Problem statement –
In how many lines of the listing below does "histoire" appear? Reply with the number only.

+ + + +

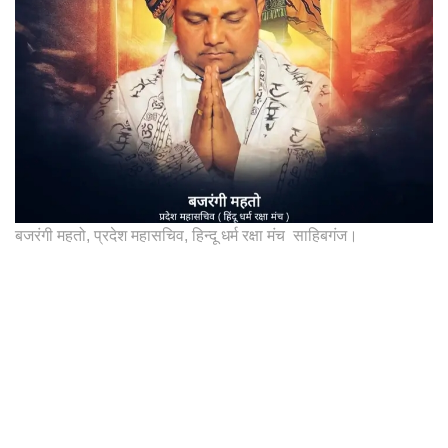
बजरंगी महतो, प्रदेश महासचिव, हिन्दू धर्म रक्षा मंच साहिबगंज।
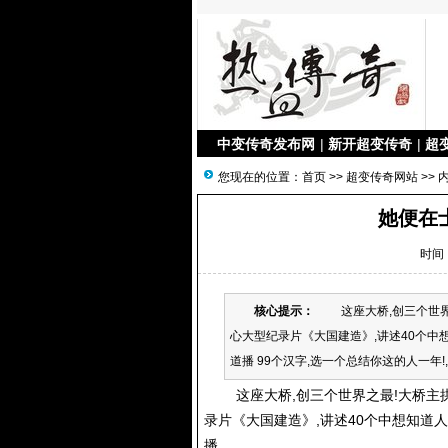
中变传奇发布网
|
新开超变传奇
|
超
您现在的位置：
首页
>>
超变传奇网站
>> 
她便在
时间：
核心提示：
这座大桥,创三个世界之
心大型纪录片《大国建造》,讲述40个中想
道播 99个汉字,选一个总结你这的人一年
这座大桥,创三个世界之最!大桥主拱
录片《大国建造》,讲述40个中想知道人
播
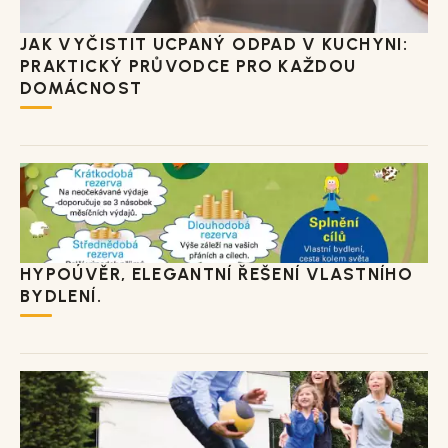
JAK VYČISTIT UCPANÝ ODPAD V KUCHYNI:
PRAKTICKÝ PRŮVODCE PRO KAŽDOU
DOMÁCNOST
HYPOÚVĚR, ELEGANTNÍ ŘEŠENÍ VLASTNÍHO
BYDLENÍ.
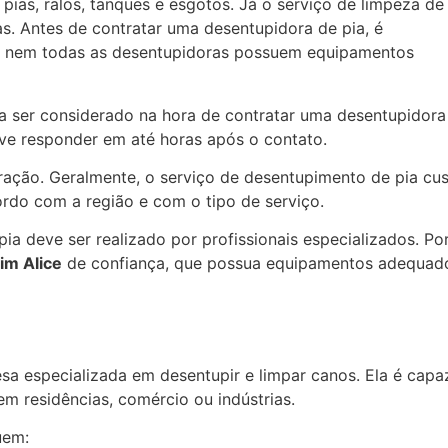
pias, ralos, tanques e esgotos. Já o serviço de limpeza de
as. Antes de contratar uma desentupidora de pia, é
pois nem todas as desentupidoras possuem equipamentos
 ser considerado na hora de contratar uma desentupidora
e responder em até horas após o contato.
ação. Geralmente, o serviço de desentupimento de pia cus
ordo com a região e com o tipo de serviço.
ia deve ser realizado por profissionais especializados. Po
im Alice
de confiança, que possua equipamentos adequad
a especializada em desentupir e limpar canos. Ela é capa
em residências, comércio ou indústrias.
uem:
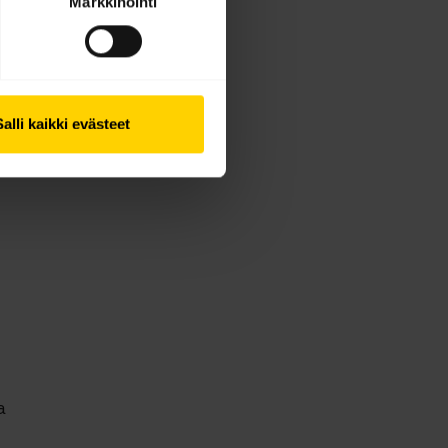
Markkinointi
Salli kaikki evästeet
a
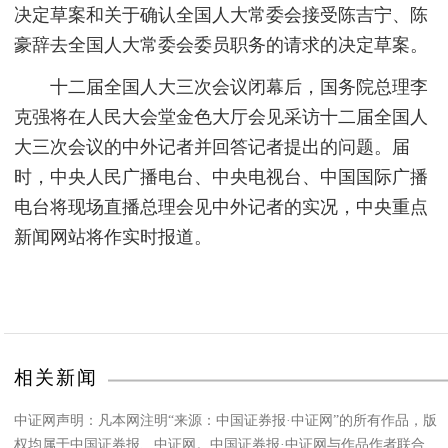
决定草案和关于确认全国人大常委会接受陈吉宁、陈
豪辞去全国人大常委会委员职务的请求的决定草案。
十二届全国人大三次会议闭幕后，国务院总理李
克强将在人民大会堂金色大厅会见采访十二届全国人
大三次会议的中外记者并回答记者提出的问题。届
时，中央人民广播电台、中央电视台、中国国际广播
电台将现场直播总理会见中外记者的实况，中央重点
新闻网站将作实时报道。
相关新闻
中证网声明：凡本网注明“来源：中国证券报·中证网”的所有作品，版
权均属于中国证券报、中证网。中国证券报·中证网与作品作者联合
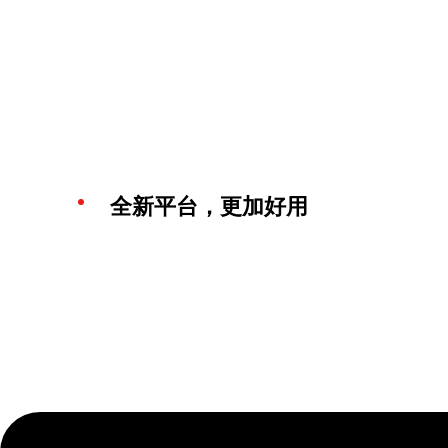
全新平台，更加好用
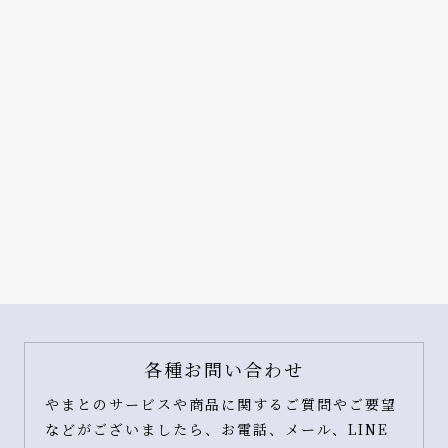
各種お問い合わせ
やまとのサービスや商品に関するご質問やご要望
などがございましたら、お電話、メール、LINE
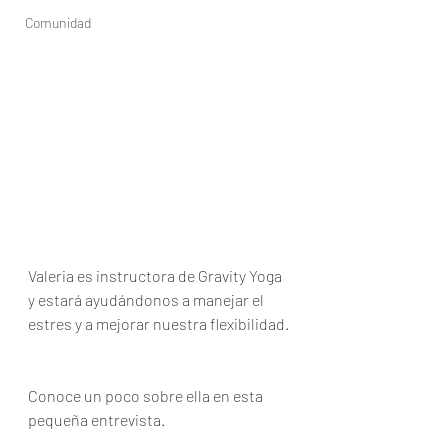
Comunidad
Valeria es instructora de Gravity Yoga 
y estará ayudándonos a manejar el 
estres y a mejorar nuestra flexibilidad. 
Conoce un poco sobre ella en esta 
pequeña entrevista. 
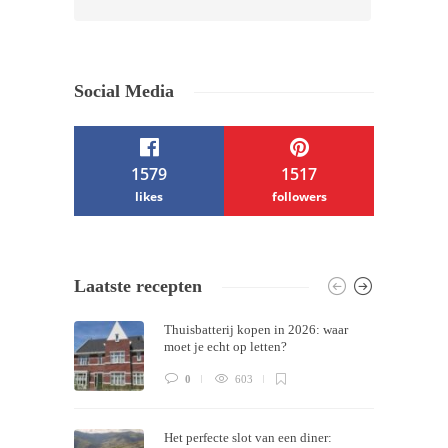
Social Media
1579
1517
likes
followers
/ Free WordPress Plugins and WordPress
Laatste recepten
Themes by
Silicon Themes
. Join us right
Thuisbatterij kopen in 2026: waar
now!
moet je echt op letten?
0
603
Het perfecte slot van een diner:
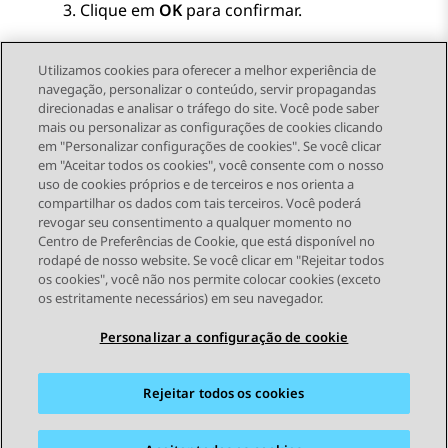
Clique em
OK
para confirmar.
Utilizamos cookies para oferecer a melhor experiência de
navegação, personalizar o conteúdo, servir propagandas
direcionadas e analisar o tráfego do site. Você pode saber
Send Feedback
mais ou personalizar as configurações de cookies clicando
em "Personalizar configurações de cookies". Se você clicar
em "Aceitar todos os cookies", você consente com o nosso
uso de cookies próprios e de terceiros e nos orienta a
Tópico anterior
Próximo tópico
compartilhar os dados com tais terceiros. Você poderá
Topic navigation
revogar seu consentimento a qualquer momento no
Centro de Preferências de Cookie, que está disponível no
rodapé de nosso website. Se você clicar em "Rejeitar todos
STAY CONNECTED
os cookies", você não nos permite colocar cookies (exceto
os estritamente necessários) em seu navegador.
Personalizar a configuração de cookie
Rejeitar todos os cookies
Mapa do site
Termos de Uso
Privacidade
Política de Cookies
Marcas registradas
Acessibilidade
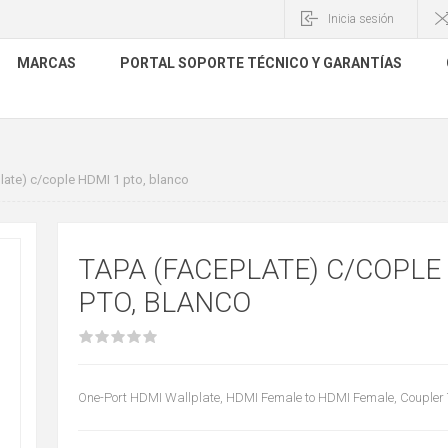
Inicia sesión
MARCAS
PORTAL SOPORTE TÉCNICO Y GARANTÍAS
late) c/cople HDMI 1 pto, blanco
TAPA (FACEPLATE) C/COPLE
PTO, BLANCO
One-Port HDMI Wallplate, HDMI Female to HDMI Female, Coupler 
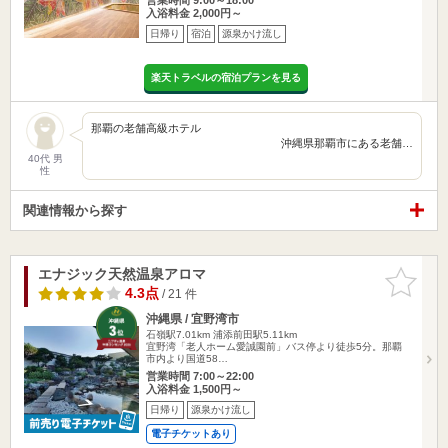
入浴料金 2,000円～
日帰り
宿泊
源泉かけ流し
楽天トラベルの宿泊プランを見る
那覇の老舗高級ホテル
沖縄県那覇市にある老舗…
40代 男
性
関連情報から探す
エナジック天然温泉アロマ
お気に入
りに追加
4.3点
/ 21 件
沖縄県 / 宜野湾市
石嶺駅7.01km
浦添前田駅5.11km
宜野湾「老人ホーム愛誠園前」バス停より徒歩5分。那覇
市内より国道58…
営業時間 7:00～22:00
入浴料金 1,500円～
日帰り
源泉かけ流し
電子チケットあり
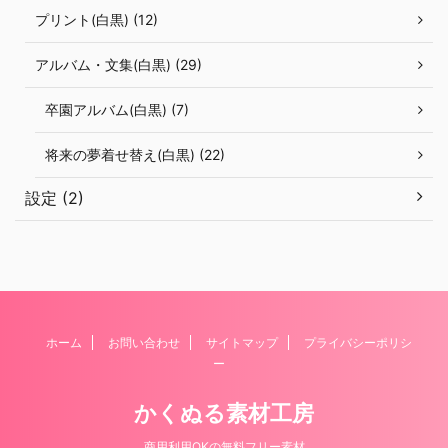
プリント(白黒) (12)
アルバム・文集(白黒) (29)
卒園アルバム(白黒) (7)
将来の夢着せ替え(白黒) (22)
設定 (2)
ホーム
お問い合わせ
サイトマップ
プライバシーポリシ
ー
かくぬる素材工房
商用利用OKの無料フリー素材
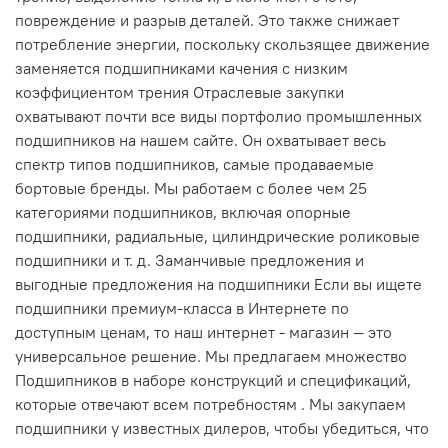
повреждение и разрыв деталей. Это также снижает
потребление энергии, поскольку скользящее движение
заменяется подшипниками качения с низким
коэффициентом трения Отраслевые закупки
охватывают почти все виды портфолио промышленных
подшипников на нашем сайте. Он охватывает весь
спектр типов подшипников, самые продаваемые
бортовые бренды. Мы работаем с более чем 25
категориями подшипников, включая опорные
подшипники, радиальные, цилиндрические роликовые
подшипники и т. д. Заманчивые предложения и
выгодные предложения на подшипники Если вы ищете
подшипники премиум-класса в Интернете по
доступным ценам, то наш интернет - магазин — это
универсальное решение. Мы предлагаем множество
Подшипников в наборе конструкций и спецификаций,
которые отвечают всем потребностям . Мы закупаем
подшипники у известных дилеров, чтобы убедиться, что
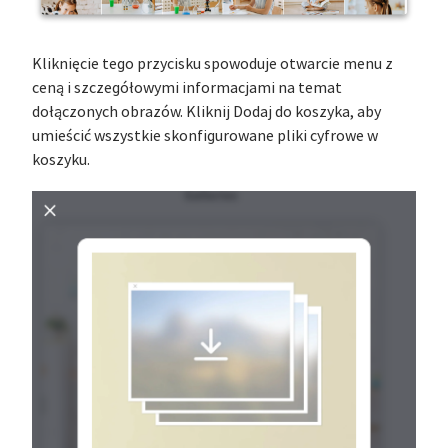
Kliknięcie tego przycisku spowoduje otwarcie menu z
ceną i szczegółowymi informacjami na temat
dołączonych obrazów. Kliknij Dodaj do koszyka, aby
umieścić wszystkie skonfigurowane pliki cyfrowe w
koszyku.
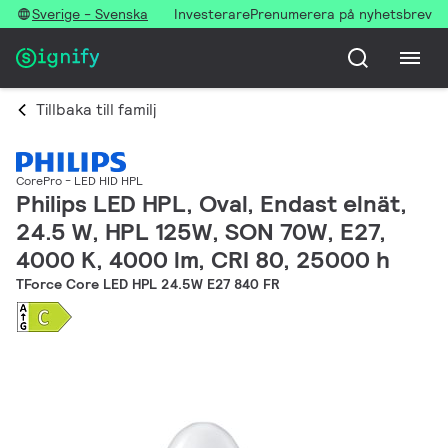
Sverige - Svenska
Investerare
Prenumerera på nyhetsbrev
Tillbaka till familj
CorePro - LED HID HPL
Philips LED HPL, Oval, Endast elnät,
24.5 W, HPL 125W, SON 70W, E27,
4000 K, 4000 lm, CRI 80, 25000 h
TForce Core LED HPL 24.5W E27 840 FR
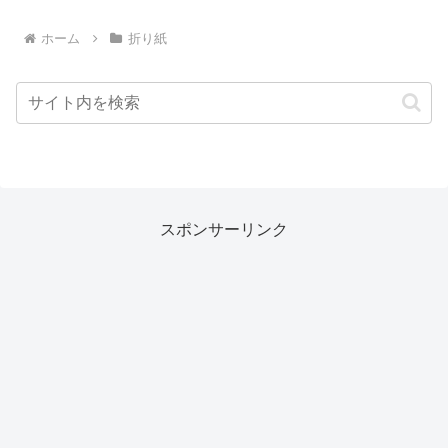
ホーム
折り紙
スポンサーリンク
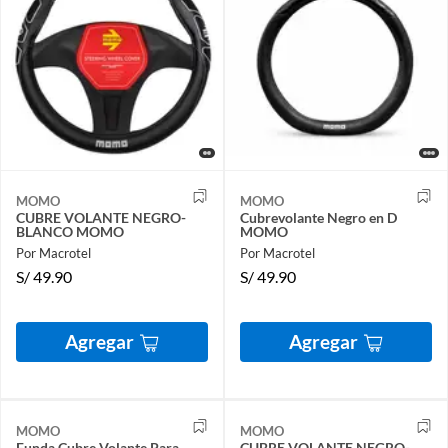
MOMO
MOMO
CUBRE VOLANTE NEGRO-
Cubrevolante Negro en D
BLANCO MOMO
MOMO
Por Macrotel
Por Macrotel
S/
49.90
S/
49.90
Agregar
Agregar
MOMO
MOMO
Funda Cubre Volante Para
CUBRE VOLANTE NEGRO-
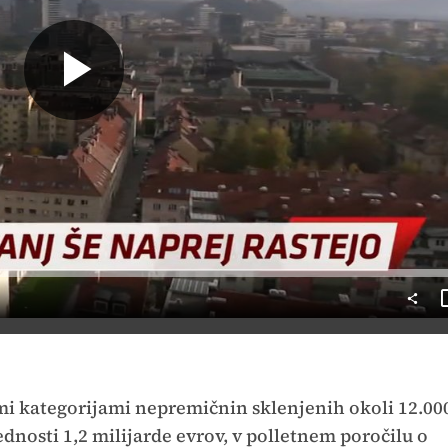
Predvajaj
emi kategorijami nepremičnin sklenjenih okoli 12.00
nosti 1,2 milijarde evrov, v polletnem poročilu o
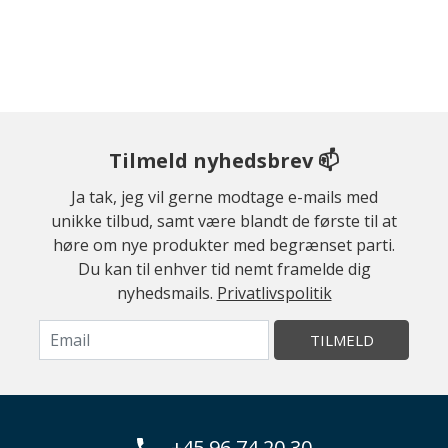
Tilmeld nyhedsbrev 📫
Ja tak, jeg vil gerne modtage e-mails med
unikke tilbud, samt være blandt de første til at
høre om nye produkter med begrænset parti.
Du kan til enhver tid nemt framelde dig
nyhedsmails.
Privatlivspolitik
TILMELD
+45 96 74 20 30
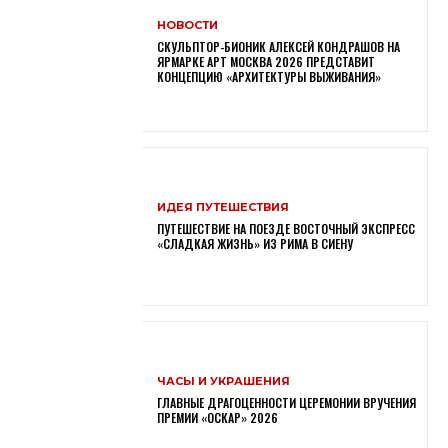
НОВОСТИ
СКУЛЬПТОР-БИОНИК АЛЕКСЕЙ КОНДРАШОВ НА
ЯРМАРКЕ АРТ МОСКВА 2026 ПРЕДСТАВИТ
КОНЦЕПЦИЮ «АРХИТЕКТУРЫ ВЫЖИВАНИЯ»
ИДЕЯ ПУТЕШЕСТВИЯ
ПУТЕШЕСТВИЕ НА ПОЕЗДЕ ВОСТОЧНЫЙ ЭКСПРЕСС
«СЛАДКАЯ ЖИЗНЬ» ИЗ РИМА В СИЕНУ
ЧАСЫ И УКРАШЕНИЯ
ГЛАВНЫЕ ДРАГОЦЕННОСТИ ЦЕРЕМОНИИ ВРУЧЕНИЯ
ПРЕМИИ «ОСКАР» 2026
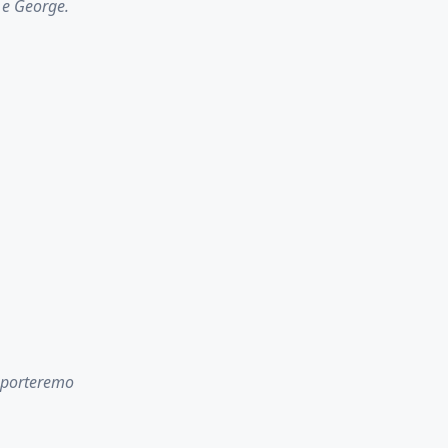
 e George.
i porteremo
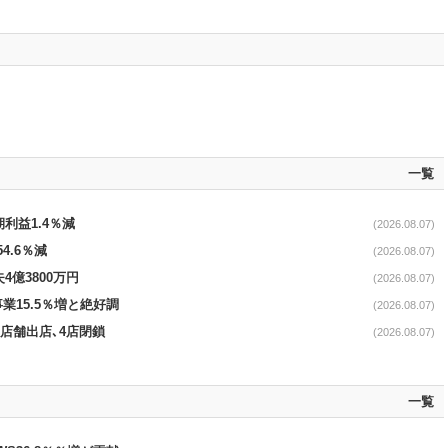
一覧
期利益1.4％減
(2026.08.07)
4.6％減
(2026.08.07)
4億3800万円
(2026.08.07)
事業15.5％増と絶好調
(2026.08.07)
11店舗出店､4店閉鎖
(2026.08.07)
一覧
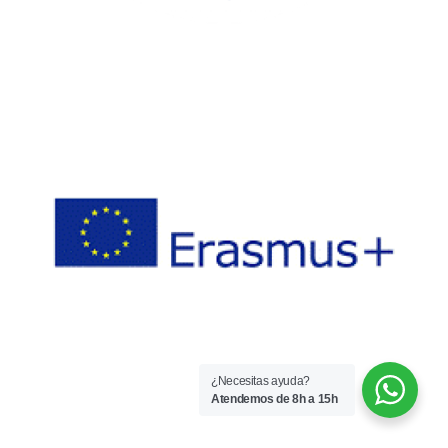
¿Necesitas ayuda?
Atendemos de 8h a 15h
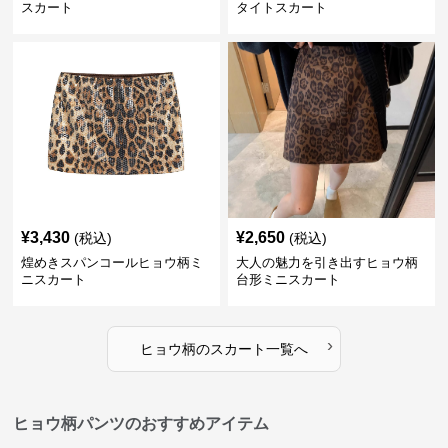
スカート
タイトスカート
¥
3,430
¥
2,650
(税込)
(税込)
煌めきスパンコールヒョウ柄ミ
大人の魅力を引き出すヒョウ柄
ニスカート
台形ミニスカート
›
ヒョウ柄
の
スカート
一覧へ
ヒョウ柄パンツのおすすめアイテム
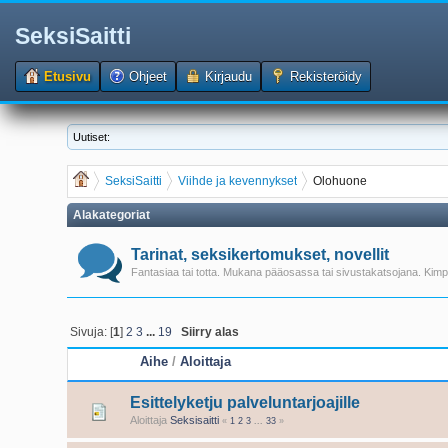
SeksiSaitti
Etusivu
Ohjeet
Kirjaudu
Rekisteröidy
Uutiset:
SeksiSaitti
Viihde ja kevennykset
Olohuone
Alakategoriat
Tarinat, seksikertomukset, novellit
Fantasiaa tai totta. Mukana pääosassa tai sivustakatsojana. Kimpp
Sivuja: [
1
]
2
3
...
19
Siirry alas
Aihe
/
Aloittaja
Esittelyketju palveluntarjoajille
Aloittaja
Seksisaitti
«
1
2
3
...
33
»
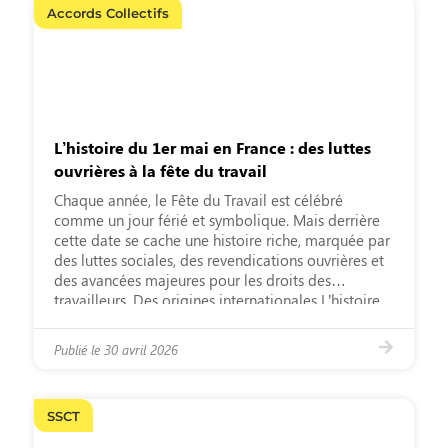
Accords Collectifs
L’histoire du 1er mai en France : des luttes
ouvrières à la fête du travail
Chaque année, le Fête du Travail est célébré
comme un jour férié et symbolique. Mais derrière
cette date se cache une histoire riche, marquée par
des luttes sociales, des revendications ouvrières et
des avancées majeures pour les droits des
travailleurs. Des origines internationales L’histoire
du 1er mai trouve ses racines aux États-Unis, avec
les manifestations de 1886 […]
Publié le
30 avril 2026
SSCT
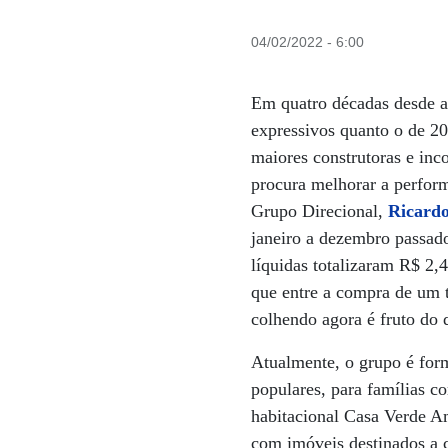
04/02/2022 - 6:00
Em quatro décadas desde a
expressivos quanto o de 2
maiores construtoras e inc
procura melhorar a perfor
Grupo Direcional,
Ricardo
janeiro a dezembro passad
líquidas totalizaram R$ 2,
que entre a compra de um 
colhendo agora é fruto do 
Atualmente, o grupo é for
populares, para famílias 
habitacional Casa Verde A
com imóveis destinados a c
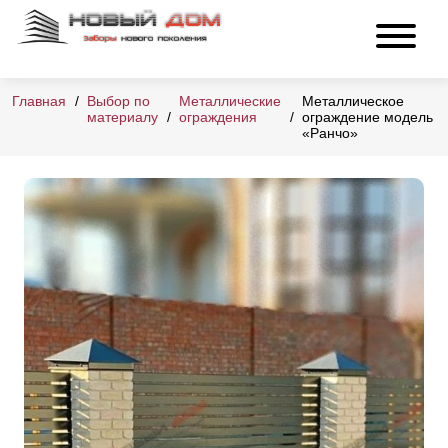
Главная
Выбор по
Металлические
Металлическое
материалу
ограждения
ограждение модель
«Ранчо»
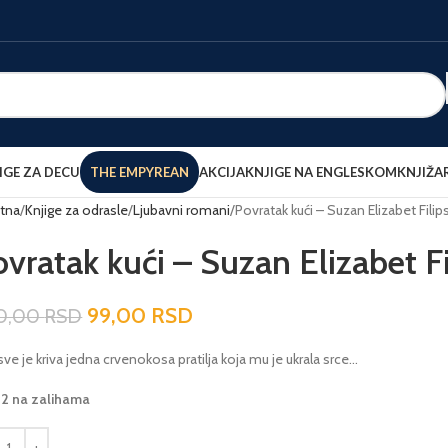
IGE ZA DECU
THE EMPYREAN
AKCIJA
KNJIGE NA ENGLESKOM
KNJIŽA
tna
Knjige za odrasle
Ljubavni romani
Povratak kući – Suzan Elizabet Filip
vratak kući – Suzan Elizabet Fi
99,00
RSD
0,00
RSD
sve je kriva jedna crvenokosa pratilja koja mu je ukrala srce…
22 na zalihama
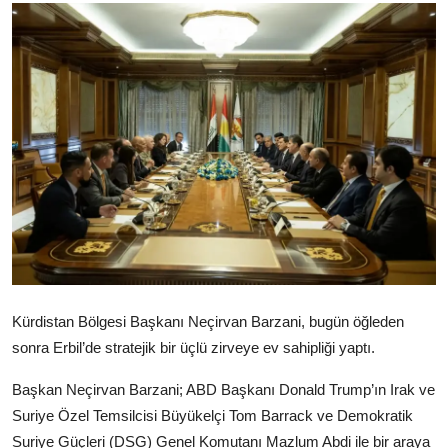
Video
Yazarlar
Arşiv
İletişim
Türkçe
Kurdi
Kürdistan Bölgesi Başkanı Neçirvan Barzani, bugün öğleden
sonra Erbil’de stratejik bir üçlü zirveye ev sahipliği yaptı.
Başkan Neçirvan Barzani; ABD Başkanı Donald Trump’ın Irak ve
Suriye Özel Temsilcisi Büyükelçi Tom Barrack ve Demokratik
Suriye Güçleri (DSG) Genel Komutanı Mazlum Abdi ile bir araya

+ + + +

Task output –
3